61/100 Stephanie Pearl-McPhee Casts Off: The Yarn Harlot’s Guide to the Land of Knitting by Stephanie Pearl-McPhee

If you are at all interested in knitting or the fiber arts, and have a decent sense of humor, then this is the book for you. A light hearted ‘tour guide’ to the world of knitting, this is a great way for beginner and advanced knitters to learn a little something without worrying about taking notes. If you think you are the only knitter in the world, don’t know how to reach out to other knitters, or simply take your crafts too seriously, then consider listening to this book. If you are a non-knitter, or pre-knitter (it looks neat, but I don’t think I can do that), then consider reading or listening to this book so that you are better able to understand the knitter in your life.

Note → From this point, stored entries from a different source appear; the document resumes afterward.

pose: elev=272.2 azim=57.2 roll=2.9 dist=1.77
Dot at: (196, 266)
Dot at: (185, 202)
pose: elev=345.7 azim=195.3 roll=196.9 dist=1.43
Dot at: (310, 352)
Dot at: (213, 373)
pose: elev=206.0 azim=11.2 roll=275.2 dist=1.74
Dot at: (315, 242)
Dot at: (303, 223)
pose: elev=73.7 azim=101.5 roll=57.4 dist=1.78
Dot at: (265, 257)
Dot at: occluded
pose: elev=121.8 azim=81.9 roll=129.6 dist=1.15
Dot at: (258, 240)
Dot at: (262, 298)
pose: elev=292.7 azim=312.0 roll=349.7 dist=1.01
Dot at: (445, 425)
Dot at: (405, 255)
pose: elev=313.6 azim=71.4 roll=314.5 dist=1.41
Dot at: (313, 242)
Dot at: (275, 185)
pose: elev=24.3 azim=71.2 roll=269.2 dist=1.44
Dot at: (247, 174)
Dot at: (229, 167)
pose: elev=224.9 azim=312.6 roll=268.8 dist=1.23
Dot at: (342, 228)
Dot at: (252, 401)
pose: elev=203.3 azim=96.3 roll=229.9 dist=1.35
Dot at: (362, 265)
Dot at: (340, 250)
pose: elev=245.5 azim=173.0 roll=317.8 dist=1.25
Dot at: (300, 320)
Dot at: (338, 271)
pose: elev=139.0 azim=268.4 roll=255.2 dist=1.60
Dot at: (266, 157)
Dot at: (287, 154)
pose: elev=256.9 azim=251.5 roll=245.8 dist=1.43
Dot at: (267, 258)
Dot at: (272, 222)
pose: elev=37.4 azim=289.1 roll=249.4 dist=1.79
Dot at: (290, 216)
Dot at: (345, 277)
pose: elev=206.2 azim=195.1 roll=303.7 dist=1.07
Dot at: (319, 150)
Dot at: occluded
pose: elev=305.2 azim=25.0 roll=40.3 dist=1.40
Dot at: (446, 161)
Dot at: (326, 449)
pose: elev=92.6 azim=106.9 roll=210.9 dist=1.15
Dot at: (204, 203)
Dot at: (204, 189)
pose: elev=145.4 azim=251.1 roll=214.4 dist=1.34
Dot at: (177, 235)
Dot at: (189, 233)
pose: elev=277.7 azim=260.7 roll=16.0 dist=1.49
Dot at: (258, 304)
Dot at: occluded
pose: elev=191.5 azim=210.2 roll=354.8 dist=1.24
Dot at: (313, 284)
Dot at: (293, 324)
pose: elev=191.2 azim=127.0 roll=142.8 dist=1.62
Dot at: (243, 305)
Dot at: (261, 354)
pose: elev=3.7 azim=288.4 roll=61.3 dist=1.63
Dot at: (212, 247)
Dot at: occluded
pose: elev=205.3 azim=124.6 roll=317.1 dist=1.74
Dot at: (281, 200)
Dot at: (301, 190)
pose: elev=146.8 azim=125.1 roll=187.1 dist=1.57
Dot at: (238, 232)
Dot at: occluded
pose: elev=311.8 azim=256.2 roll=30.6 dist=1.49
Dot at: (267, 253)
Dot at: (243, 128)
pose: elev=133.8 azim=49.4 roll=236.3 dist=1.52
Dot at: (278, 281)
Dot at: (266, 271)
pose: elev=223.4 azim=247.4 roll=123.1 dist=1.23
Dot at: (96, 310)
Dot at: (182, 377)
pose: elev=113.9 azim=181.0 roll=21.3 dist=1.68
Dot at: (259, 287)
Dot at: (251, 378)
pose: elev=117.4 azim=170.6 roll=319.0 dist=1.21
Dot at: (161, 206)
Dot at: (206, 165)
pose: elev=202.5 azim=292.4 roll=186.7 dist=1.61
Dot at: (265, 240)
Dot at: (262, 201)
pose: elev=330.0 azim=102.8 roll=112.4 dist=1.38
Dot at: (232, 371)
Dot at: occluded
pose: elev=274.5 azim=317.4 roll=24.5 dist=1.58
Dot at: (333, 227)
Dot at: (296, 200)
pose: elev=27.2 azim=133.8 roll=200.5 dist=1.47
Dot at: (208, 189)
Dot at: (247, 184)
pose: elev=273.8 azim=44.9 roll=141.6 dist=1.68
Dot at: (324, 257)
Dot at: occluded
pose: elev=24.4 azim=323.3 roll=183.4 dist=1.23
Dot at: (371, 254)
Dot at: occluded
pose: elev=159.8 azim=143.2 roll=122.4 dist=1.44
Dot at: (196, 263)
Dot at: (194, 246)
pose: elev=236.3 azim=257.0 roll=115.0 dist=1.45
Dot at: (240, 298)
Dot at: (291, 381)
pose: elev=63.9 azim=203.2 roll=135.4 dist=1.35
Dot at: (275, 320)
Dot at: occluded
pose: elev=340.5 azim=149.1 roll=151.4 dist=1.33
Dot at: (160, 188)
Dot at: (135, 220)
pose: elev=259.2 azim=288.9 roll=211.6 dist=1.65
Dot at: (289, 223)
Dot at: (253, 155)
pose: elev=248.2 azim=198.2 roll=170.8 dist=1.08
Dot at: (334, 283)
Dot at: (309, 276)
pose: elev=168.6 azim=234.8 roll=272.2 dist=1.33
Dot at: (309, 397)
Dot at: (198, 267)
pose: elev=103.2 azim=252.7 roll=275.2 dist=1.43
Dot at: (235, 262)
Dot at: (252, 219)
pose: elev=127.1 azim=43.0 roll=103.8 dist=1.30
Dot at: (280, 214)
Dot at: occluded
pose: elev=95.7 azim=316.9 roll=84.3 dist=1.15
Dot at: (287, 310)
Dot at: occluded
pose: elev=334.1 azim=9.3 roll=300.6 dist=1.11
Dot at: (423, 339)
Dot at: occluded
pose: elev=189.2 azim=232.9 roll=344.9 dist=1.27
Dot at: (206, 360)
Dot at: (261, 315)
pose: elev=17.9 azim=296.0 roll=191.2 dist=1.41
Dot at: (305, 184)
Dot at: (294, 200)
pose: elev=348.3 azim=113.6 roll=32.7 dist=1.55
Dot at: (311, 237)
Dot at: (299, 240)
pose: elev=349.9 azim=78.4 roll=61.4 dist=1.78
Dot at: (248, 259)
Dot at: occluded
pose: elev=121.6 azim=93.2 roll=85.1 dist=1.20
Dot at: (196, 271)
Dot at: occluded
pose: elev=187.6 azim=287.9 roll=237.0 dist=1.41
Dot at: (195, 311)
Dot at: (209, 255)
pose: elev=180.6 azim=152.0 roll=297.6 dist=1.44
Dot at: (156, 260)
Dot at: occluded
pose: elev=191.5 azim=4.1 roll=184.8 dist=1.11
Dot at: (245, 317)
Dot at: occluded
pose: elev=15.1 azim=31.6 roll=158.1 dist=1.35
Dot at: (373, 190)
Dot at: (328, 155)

If you think that the opinions in this book are too extreme/unrealistic…you don’t know, or really know, any knitters.

Go find some, they rock.

29/100 Yarnitecture by Jillian Moreno

Okay, when I say I read this, I do admit I did not read every word of every glossary and index found in the back. There were several really neat knitting patterns in this book. I enjoyed reading the tips, the graphics were wonderful, I have a much better grasp of how to spin fine after reading this book. I also have a much better understanding of what I am looking for in a knitting yarn and why yarn is spun in a particular manner. I think that if you are a dedicated knitter hoping to get into spinning this is certainly a book for you. If you are a spinner that wants to spin knitting yarn then read this book and watch the video ‘Spinning for Lace’ they both have great tips.
If you are a spinner that spins for fun and knitting is a very far back burner hobby, then this is not the book for you.
All in all an interesting read!

76/100 Intertwined: The Art of Handspun Yarn, Modern Patterns, and Creative Spinning by Lexi Boeger

This is an author with revolutionary theories on handspinning, as well as a bent toward political agendas.  I really enjoyed reading this book, it was completely hilarious.  I really enjoyed how serious this author was with her revolutionary and artistic ideas toward spinning.  I had just finished the book, Spin Control, how to spin with a purpose to get the yarn you want/need for a project, so this book talking about letting the fiber tell you what it wants to be, is quite the change.  This book actually reminds me of a psychology teacher I had in college.
She was supposed to be teaching us about gender studies.  She spoke about how breasts are just lumps of fat, so she shouldn’t feel bad that she doesn’t have any (her words, not mine).  She spoke about how she spent some time wearing a fur coat she found at a salvation army until she realized that one of the people she was trying to impress probably donated the coat in the first place.  She also showed us one of those videos that PETA tries to propagate about how chickens are treated in One of the companies.  I had the audacity to ask what this had to do with gender studies, she fluffed it off, something about how men treat women.  The only class I ever came close to failing.
Needless to say this author and her very artistic ideals trigger some bad memories.  Despite this, she does have some good ideas, and decent descriptions for creating various yarns.  She does say in the beginning of this book that you need to be able to create a balanced yarn before you can begin breaking the rules.  She does always seem to be breaking every rule and since most of the yarn she creates on purpose looks a lot like early mistakes, it really does make a person wonder how much is justification…but to recreate things over and over you have to have some skill.
This is certainly a book to get your creative juices flowing, and if you are conservative have a good laugh at the same time.